Sabemos, por variados exemplos, que no Brasil o indivíduo atomizado é triturado pela mó do grupo constituído. Por isso, que na obra de Machado de Assis, entre suas personagens, a figura do agregado é tão presente quanto importante é para se compreender a cultura nacional. É que como esses agregados eram pobres que se diziam bancos (sem posses) tornavam-se bajuladores de algum figurão ou de alguém remediado e bem relacionado para poder estar serviçal-parasitariamente atrelado a um grupo de influência, e assim não ficar individualmente isolado, tornando-se presa fácil de qualquer mal-intencionado. Nada mais representativo dessa nossa concepção social do que a rançosa e corrupta expressão “sabe com quem está falando?”, o indivíduo não basta, tem de ter referências.

Para atender a essa demanda social a nossa pseudo-justiça é programada para tal. Já me confidenciou um colega advogado, que antes de determinar e fixar uma indenização o juiz levanta a ficha do beneficiário: profissão, sobrenome, família a qual pertence, local onde mora etc. e o valor é definido a partir desses elementos: quanto mais pobre o indivíduo, menor o montante concedido, mesmo que a causa seja idêntica.

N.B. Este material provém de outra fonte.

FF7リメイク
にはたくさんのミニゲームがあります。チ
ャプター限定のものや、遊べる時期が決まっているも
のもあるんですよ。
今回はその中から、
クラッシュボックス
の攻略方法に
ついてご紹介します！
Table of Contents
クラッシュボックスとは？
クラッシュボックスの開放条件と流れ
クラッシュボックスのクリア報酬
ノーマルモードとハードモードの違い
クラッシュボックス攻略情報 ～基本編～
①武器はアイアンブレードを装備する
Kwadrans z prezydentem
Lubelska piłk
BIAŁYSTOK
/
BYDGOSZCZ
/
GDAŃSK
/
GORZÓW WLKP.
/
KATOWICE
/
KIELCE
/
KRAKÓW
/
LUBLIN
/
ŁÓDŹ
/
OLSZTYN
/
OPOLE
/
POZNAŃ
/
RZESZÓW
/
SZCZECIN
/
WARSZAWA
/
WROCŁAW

Dois casos num só tema servem de parâmetro para ver como funciona a questão da justiça in terra barsilis e na terra dos yankees. Dois casos de estupro e sua resolução.

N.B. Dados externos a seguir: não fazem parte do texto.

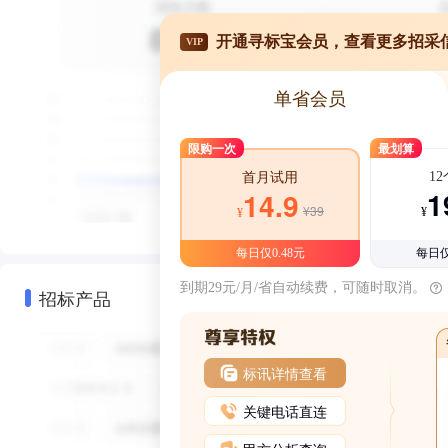
开通寻标宝会员，查看更多招采
VIP
单省会员
限购一次
最划算
1
首月试用
1
14.9
¥39
¥
¥
每日仅0.48元
每日仅
到期29元/月/省自动续费，可随时取消。
招标产品
标讯详情查看
关键电话直连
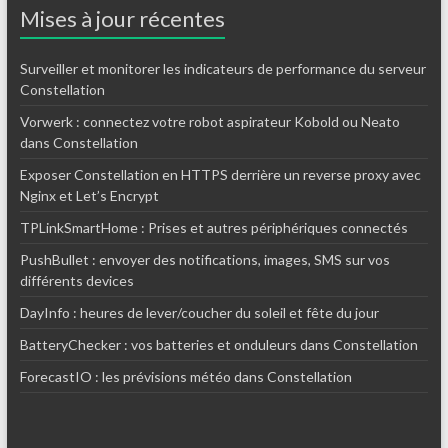
Mises à jour récentes
Surveiller et monitorer les indicateurs de performance du serveur
Constellation
Vorwerk : connectez votre robot aspirateur Kobold ou Neato
dans Constellation
Exposer Constellation en HTTPS derrière un reverse proxy avec
Nginx et Let’s Encrypt
TPLinkSmartHome : Prises et autres périphériques connectés
PushBullet : envoyer des notifications, images, SMS sur vos
différents devices
DayInfo : heures de lever/coucher du soleil et fête du jour
BatteryChecker : vos batteries et onduleurs dans Constellation
ForecastIO : les prévisions météo dans Constellation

Em 19 de maio de 2011, o mundo das finanças e da política foi sacudido com o noticiário do escândalo sexual envolvendo ninguém menos que o presidente do FMI, o francês Dominique Strauss-Kahn, que tentou estuprar uma camareira africana imigrante nos Estados Unidos. Ele, apesar de ocupar o cargo que ocupava, foi simplesmente algemado e preso, ficando encarcerado no complexo penal de Rikers Island, em Nova York. Ele que pretendia se candidatar a presidente da França teve a vida completamente arruinada.

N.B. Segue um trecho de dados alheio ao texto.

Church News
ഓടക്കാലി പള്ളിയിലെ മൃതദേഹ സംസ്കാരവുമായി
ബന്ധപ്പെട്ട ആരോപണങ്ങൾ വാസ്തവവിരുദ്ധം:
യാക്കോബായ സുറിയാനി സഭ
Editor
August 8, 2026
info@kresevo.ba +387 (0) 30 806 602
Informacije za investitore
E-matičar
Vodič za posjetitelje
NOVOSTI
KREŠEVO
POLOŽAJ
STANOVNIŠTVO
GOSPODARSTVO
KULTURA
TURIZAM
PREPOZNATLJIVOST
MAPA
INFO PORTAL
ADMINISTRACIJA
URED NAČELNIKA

No Brasil, estupro já se tornou rotineiro, mas alguns casos realmente são nauseantes. Como, por exemplo, o caso do ex-prefeito de Coari no Amazonas, Manuel Adail Amaral Pinheiro, que depois de tantas idas e vindas, recursos e manobras, e pressão da sociedade e dos meios de comunicação, enfim foi condenado a 11 anos e 10 meses a prisão em regime fechado, por crime hediondo de pedofilia e exploração sexual de menor. Em 08 de fevereiro de 2014. No entanto, ficou pouco tempo preso pois o juiz da Vara de Execuções Penais, Luís Carlos Valois, o liberou expedindo alvará de soltura, cumprindo uma determinação de um indulto (perdão da pena), isto é, teve a pena extinta por ordem da Presidência da República quando ocupava o cargo o usurpador Temer, publicada em 16 de dezembro de 2016. Ficou assim preso menos de três anos. E o promotor disse que o juiz havia justificado com o motivo de que o preso teve bom comportamento. Depois que foram revirar o caso descobriu-se que o ex-prefeito aprontou das suas na prisão; logo a história de bom comportamento, aventada pelo magistrado, era balela, uma mentira deslavada, conversa de “João sem braço” para liberar seu pimpolho endinheirado. Já as crianças e adolescentes que tiveram a vida destroçada, por essa criatura nefasta, não conta; são apenas indivíduos, tem de serem mortos, destruídos e descartados. Ele era bem relacionado: pertencia ao grupo dos políticos, dos poderosos, dos endinheirados, para esses, os juiz se levanta de madrugada, em final de semana e vem de pantufas assinar habeas corpus ou alvarás de soltura.

Onde que no Brasil um tipo feito o presidente do FMI iria preso? Nunca; pior ainda algemado; e onde que nos EUA um mero prefeito de cidade do interior iria ter as comodidades de privilégios de um juiz?

Vês que a justiça que aqui gorjeia não gorjeia como lá? Mas o que é justiça mesmo, em se tratando de Brasil?